Камилия поглядела в окно, отвернувшись от дочери. Что ей сказать? Религиозная вражда в Каире обострялась. Копты продолжали неистовствовать, жгли мусульманские мечети. Президент Саадат призывал к миру, но коптский первосвященник Шеноида отказался участвовать в переговорах.
«Они продолжают убивать, это им по душе», – думала Камилия, враждебно настроенная к коптам после нападения на дядю Хакима. Она не хотела передавать свои настроения дочери, но она боялась за Зейнаб.
– Лучше бы тебе не ходить к Анжелине, дочка, – сказала она, откидывая прядь волос со лба Зейнаб. – В городе сейчас небезопасно.
Зейнаб стало не по себе. После того как напали на дядю Хакима, в доме говорили о христианах недоброжелательно. Но ведь Анжелина такая добрая и милая; и у нее красивый брат – он приходит иногда за ней в школу.
– Мама, ты что, не любишь христиан? – спросила Зейнаб нерешительно.
Камилия ответила очень осторожно и сдержанно, стараясь не заразить дочь собственным предубеждением:
– Дело совсем не в том, доченька. Пока власти не уладят эти недоразумения между коптами и мусульманами, существует опасность.
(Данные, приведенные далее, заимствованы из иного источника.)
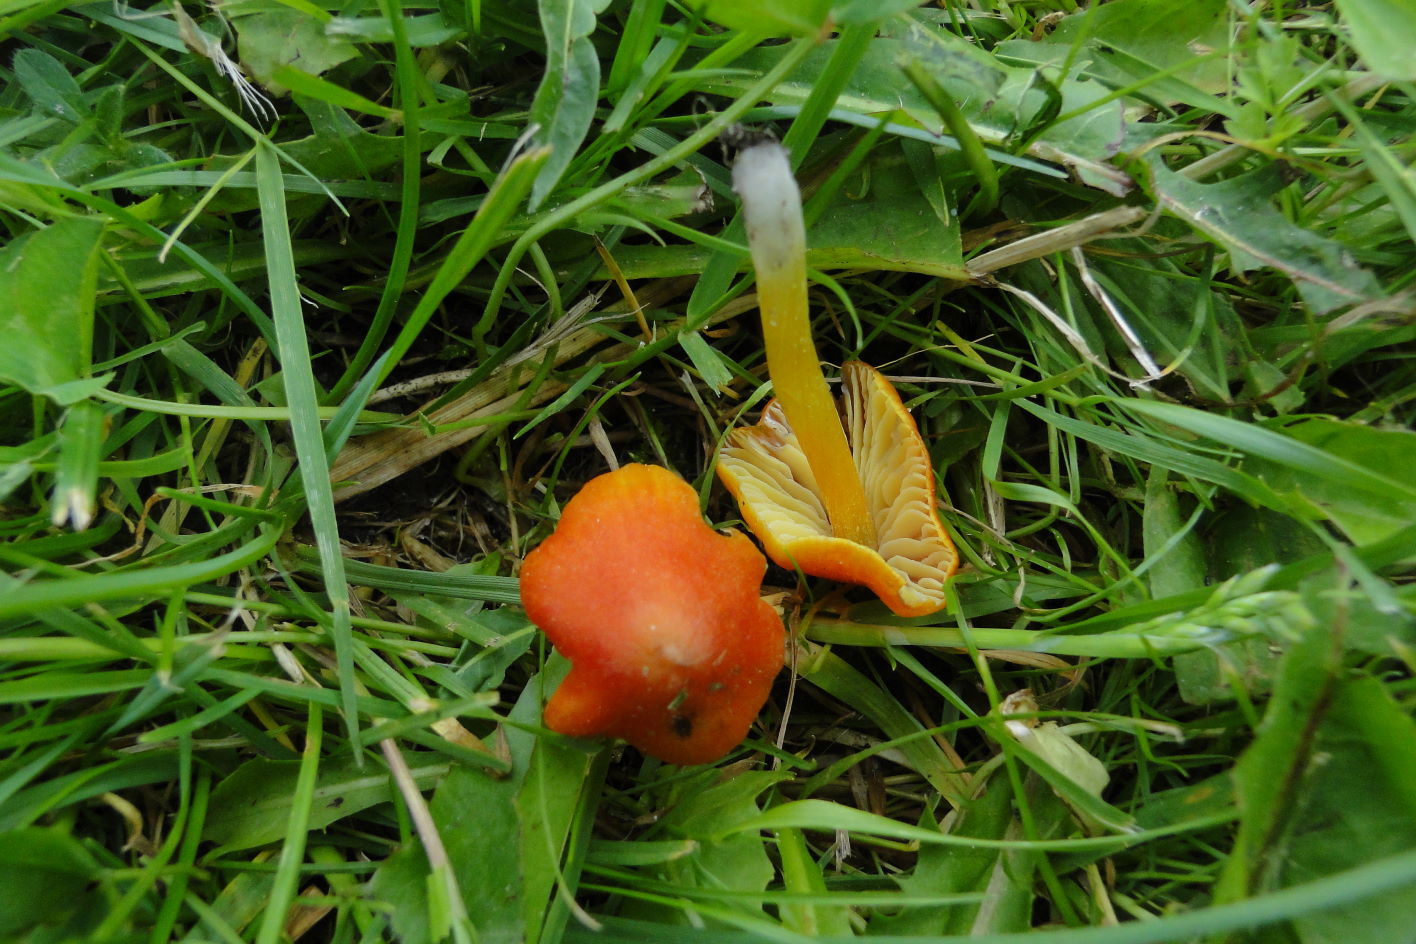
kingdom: Fungi
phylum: Basidiomycota
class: Agaricomycetes
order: Agaricales
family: Hygrophoraceae
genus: Hygrocybe
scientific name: Hygrocybe conica
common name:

Потом все уладится, а пока лучше тебе не ходить к Анжелине. Понимаешь?
Глядя на огорченное личико дочери, Камилия обняла и сжала ее худенькие плечи.
«Бедная Зейнаб! У нее так мало друзей в школе. Глаза ее молят о любви и понимании. Мы с ней похожи, – подумала Камилия, – она подружилась с христианкой, а я влюбилась в еврея».
– Давай-ка, дочка, поедем есть пирожные в кафе «Гроппи». Сейчас вот заедем в одно место – и сразу туда! Ладно?
– Это будет чудесно, – грустно согласилась Зейнаб и замолчала. «Ну, зачем же думать обо всех плохо? – думала она. – Те христиане, которые обидели дядю Хакима, – плохие, а Анжелина и ее брат – хорошие. Мне так хочется побывать у них в гостях! Мама не позволила, но если я пойду, а она не будет знать об этом, то и не рассердится».
Большая машина въехала в узкую улочку. Шофер ловко объехал тележку с апельсинами, запряженную осликом, и остановился на некотором расстоянии от входа в редакцию.